The drive from South Dakota to Indiana was an arduous one. Sam couldn't take enclosed spaces for very long, so they stopped often, before he panicked. Bobby relished in the time with the younger Winchester, taking him to shopping malls and campy interstate attractions, buying him whatever he wanted.
They arrived at Dean's four days later. Bobby had parked two blocks away at Sam's instance. They'd walked along the dark suburban street. Sam admired the roses and the perfectly maintained lawns like a man on a new lease on life should. Despite Sam's new darkness—the inability to be touched or the flashes of profound anguish—he was happier than any man in his position had the right to be. And maybe reuniting with his brother would fix what Bobby and time hadn't.
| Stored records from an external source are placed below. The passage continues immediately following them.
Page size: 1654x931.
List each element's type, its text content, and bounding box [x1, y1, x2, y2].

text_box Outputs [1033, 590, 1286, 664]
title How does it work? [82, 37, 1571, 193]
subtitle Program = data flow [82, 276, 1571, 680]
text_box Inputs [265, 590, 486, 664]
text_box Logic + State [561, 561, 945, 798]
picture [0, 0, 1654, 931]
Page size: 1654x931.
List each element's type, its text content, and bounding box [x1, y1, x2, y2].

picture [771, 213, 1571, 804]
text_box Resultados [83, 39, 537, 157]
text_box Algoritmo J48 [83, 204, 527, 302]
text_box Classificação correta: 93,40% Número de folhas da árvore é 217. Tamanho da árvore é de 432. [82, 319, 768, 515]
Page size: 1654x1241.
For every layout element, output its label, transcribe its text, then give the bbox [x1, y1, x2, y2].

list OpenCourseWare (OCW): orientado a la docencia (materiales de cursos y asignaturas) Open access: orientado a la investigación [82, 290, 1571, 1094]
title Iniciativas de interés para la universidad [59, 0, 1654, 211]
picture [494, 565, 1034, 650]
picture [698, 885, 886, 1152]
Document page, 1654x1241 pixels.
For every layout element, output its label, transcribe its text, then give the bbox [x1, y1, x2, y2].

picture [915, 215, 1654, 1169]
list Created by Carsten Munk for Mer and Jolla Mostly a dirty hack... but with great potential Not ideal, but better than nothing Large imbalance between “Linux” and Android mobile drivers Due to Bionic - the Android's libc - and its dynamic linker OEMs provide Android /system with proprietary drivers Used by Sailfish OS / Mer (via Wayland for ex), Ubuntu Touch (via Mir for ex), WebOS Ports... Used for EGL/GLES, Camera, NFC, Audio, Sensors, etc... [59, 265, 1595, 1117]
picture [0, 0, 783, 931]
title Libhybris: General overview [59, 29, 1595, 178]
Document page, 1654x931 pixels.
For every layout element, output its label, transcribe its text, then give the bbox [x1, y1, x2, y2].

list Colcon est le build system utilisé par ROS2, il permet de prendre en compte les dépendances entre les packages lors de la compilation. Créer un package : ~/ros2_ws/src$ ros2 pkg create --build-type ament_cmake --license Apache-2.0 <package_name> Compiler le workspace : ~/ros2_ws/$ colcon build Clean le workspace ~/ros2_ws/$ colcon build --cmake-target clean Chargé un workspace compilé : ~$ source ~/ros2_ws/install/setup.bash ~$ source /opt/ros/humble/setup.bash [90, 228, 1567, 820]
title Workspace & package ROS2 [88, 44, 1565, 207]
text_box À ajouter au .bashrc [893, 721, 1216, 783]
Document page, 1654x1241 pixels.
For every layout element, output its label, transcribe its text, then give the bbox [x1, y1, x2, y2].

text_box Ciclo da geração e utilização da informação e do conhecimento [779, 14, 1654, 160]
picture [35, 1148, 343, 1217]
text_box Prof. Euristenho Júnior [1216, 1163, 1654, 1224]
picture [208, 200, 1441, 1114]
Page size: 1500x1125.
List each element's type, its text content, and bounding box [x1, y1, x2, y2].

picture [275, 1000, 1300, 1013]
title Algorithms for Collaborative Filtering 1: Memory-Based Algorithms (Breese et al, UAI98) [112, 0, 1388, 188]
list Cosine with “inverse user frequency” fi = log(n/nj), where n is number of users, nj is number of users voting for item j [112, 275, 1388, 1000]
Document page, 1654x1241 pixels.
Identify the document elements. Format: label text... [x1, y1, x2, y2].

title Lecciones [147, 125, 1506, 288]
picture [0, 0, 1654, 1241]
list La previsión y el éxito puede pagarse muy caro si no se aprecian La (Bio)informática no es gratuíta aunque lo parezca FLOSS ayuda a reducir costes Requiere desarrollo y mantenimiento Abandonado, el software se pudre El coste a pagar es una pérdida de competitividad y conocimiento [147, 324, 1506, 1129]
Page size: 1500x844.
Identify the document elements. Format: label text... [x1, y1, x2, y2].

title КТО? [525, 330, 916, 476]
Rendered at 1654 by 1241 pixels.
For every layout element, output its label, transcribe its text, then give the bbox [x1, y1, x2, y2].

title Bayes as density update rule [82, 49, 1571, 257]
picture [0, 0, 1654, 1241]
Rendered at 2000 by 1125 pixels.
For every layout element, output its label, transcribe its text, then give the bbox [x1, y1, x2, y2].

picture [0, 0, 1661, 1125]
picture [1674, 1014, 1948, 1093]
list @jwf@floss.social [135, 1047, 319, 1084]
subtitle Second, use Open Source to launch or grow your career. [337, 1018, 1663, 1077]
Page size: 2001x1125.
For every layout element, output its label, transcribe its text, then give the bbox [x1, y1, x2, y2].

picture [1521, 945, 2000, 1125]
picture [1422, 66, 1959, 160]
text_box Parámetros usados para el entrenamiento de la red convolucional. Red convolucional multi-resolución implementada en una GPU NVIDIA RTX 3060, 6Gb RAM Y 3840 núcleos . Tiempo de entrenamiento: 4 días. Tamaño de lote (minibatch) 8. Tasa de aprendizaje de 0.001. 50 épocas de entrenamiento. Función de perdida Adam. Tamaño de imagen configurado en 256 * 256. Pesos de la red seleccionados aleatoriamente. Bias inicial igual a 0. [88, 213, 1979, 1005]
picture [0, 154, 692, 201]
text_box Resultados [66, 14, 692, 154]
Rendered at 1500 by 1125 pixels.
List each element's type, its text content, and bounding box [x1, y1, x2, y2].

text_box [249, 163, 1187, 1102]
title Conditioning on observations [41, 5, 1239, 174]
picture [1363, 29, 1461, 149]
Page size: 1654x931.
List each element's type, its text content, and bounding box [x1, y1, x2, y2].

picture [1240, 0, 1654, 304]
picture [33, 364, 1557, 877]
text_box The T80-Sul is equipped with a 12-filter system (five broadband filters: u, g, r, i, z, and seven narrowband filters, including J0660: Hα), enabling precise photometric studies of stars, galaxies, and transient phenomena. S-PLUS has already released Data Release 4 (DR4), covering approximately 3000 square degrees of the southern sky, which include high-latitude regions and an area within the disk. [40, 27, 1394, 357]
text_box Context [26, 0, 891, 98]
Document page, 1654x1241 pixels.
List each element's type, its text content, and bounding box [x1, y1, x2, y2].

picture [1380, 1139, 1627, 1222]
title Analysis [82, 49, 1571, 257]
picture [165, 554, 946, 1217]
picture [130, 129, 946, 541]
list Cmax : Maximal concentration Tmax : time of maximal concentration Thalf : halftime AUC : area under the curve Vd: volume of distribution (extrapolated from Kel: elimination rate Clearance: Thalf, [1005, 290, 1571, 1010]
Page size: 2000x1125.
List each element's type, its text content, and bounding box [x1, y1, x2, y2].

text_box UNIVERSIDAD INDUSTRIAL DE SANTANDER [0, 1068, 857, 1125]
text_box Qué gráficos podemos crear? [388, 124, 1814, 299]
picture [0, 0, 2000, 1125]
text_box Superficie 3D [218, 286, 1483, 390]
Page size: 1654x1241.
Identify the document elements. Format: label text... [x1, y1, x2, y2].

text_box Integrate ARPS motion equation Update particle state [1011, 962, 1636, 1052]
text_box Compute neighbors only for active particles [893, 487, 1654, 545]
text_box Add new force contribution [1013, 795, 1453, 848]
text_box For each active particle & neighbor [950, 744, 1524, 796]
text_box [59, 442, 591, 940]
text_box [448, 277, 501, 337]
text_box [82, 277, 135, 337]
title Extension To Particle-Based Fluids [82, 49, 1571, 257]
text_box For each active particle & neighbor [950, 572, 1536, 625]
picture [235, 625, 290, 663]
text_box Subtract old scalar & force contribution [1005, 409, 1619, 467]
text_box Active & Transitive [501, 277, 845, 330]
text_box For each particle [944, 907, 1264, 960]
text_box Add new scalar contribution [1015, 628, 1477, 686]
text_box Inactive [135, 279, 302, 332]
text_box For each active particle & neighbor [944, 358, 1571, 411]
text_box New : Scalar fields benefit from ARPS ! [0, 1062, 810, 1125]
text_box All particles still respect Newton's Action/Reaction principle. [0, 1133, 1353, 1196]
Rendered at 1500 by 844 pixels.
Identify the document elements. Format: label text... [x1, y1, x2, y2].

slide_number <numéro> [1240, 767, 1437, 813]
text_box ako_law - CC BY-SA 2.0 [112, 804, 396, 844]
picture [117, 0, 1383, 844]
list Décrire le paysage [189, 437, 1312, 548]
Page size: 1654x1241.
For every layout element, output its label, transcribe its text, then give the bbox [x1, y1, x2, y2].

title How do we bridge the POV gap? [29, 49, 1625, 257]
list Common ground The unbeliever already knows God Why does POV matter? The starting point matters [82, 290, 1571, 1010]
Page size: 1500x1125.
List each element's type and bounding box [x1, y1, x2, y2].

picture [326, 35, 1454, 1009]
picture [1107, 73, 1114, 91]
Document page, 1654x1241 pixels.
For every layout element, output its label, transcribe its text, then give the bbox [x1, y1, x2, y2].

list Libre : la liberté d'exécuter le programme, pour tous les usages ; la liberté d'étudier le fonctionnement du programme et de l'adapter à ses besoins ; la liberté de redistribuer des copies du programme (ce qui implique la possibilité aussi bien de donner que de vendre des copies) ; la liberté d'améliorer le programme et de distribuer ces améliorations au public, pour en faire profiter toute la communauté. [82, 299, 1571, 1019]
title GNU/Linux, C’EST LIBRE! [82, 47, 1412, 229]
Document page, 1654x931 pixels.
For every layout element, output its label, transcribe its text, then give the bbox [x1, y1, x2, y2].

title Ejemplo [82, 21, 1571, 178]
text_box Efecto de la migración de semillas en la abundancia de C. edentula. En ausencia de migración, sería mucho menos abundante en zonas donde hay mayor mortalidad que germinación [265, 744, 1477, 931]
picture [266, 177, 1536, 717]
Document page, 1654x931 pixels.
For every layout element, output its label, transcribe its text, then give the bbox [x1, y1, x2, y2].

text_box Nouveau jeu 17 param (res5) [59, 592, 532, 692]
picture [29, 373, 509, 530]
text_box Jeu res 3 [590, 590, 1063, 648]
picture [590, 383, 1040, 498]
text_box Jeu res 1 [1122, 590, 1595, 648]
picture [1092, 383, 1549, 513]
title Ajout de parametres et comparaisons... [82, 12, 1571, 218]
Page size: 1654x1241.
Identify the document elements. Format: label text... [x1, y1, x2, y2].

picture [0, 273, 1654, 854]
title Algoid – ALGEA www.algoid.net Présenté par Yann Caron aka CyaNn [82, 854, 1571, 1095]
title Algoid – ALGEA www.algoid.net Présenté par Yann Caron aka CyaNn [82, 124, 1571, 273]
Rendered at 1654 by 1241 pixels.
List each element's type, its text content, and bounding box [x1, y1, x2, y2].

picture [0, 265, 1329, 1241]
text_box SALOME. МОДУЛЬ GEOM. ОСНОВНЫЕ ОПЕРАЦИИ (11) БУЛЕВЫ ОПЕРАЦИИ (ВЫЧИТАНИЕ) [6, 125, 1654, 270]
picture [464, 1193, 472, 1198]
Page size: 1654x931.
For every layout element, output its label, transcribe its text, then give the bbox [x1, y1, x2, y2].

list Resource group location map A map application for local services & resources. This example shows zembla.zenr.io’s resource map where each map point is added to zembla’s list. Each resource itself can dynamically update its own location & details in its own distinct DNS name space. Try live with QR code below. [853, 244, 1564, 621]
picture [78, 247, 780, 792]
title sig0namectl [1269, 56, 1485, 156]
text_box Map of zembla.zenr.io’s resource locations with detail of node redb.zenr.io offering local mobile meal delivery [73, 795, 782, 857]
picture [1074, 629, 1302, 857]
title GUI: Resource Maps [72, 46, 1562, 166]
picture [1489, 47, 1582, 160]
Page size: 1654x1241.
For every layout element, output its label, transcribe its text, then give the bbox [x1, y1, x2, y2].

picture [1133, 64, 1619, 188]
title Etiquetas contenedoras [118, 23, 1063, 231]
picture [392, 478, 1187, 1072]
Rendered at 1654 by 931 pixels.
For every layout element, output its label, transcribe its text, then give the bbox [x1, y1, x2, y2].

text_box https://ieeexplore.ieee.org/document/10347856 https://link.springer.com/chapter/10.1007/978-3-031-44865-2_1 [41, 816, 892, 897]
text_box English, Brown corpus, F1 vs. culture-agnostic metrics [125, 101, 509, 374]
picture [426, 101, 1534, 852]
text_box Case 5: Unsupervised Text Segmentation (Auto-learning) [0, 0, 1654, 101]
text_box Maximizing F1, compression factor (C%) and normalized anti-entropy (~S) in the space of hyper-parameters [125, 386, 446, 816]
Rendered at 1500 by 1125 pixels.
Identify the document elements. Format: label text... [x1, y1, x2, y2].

If that didn't make Bobby Singer believe in miracles, he didn't know what did.
They reached the Braden home, and inside parted curtains, Sam and Bobby beheld the new family. Dean was sitting at the table, passing a plate of food to Ben. Lisa joined them and Dean smiled, unguarded and candid. When Lisa leaned over to kiss Dean like two people invested in a life together did, Bobby was re-thinking his years of atheism.
Until he turned to look at Sam.
There was no overjoyed smile or even a move to cross the street and knock on the door, just a sobering wistfulness that broke Bobby's heart.
It was everything Sam had wanted, everything he'd fallen to protect and his brother had it.
The streetlight flickered madly. Sam was stumbling away through the evening mist, pulling Bobby with him. "Let's go. Dean'll see that."
"That's kind of the point, Sam. Your brother was destroyed. He got out and you can too."
Sam twisted around, face flashing with barely harnessed rage and tears in his eyes. "He's…we did this song and dance before, all those years ago a-at Stanford when he came to get me…and you know how it ended. Now there's a kid. I'm not doing this again."
"Sam…"
"We have to go."
"Just...just let him off the hook, Sam."
"I'm not making the same mistakes again. I did everything wrong before. Now, we need to go."
Bobby dug his heels in. He was stronger than he looked.
"Get in the car or I'll put you there myself, old man!"
Bobby did a double-take at the malice in Sam's tone. It was sinister and darker than anything he'd ever heard from the youngest Winchester. His fists were clenched and his chest heaved, and suddenly, that weak, raw thing that Bobby had rescued from a mental hospital was gone, and he didn't know what replaced it. He didn't know how much damage had been done. He didn't know what Sam was capable of.
Bobby climbed in the car and headed out of Cicero.
When they returned to the compound, there was a strange man with dirty fingers, haggard clothes and terrified eyes waiting for him just inside the gates. He'd somehow bypassed Bobby's elaborate security measures and booby traps. After the standard tests, he claimed he was Samuel Winchester even produced pictures of a young Mary and rescued pages from her journal.
Sam left two days later.
Yes, Bobby Singer had many tales to tell. He knew that the one about Sam Winchester's seemingly miraculous return from The Cage was going to be harrowing, and a happy ending wasn't a guarantee.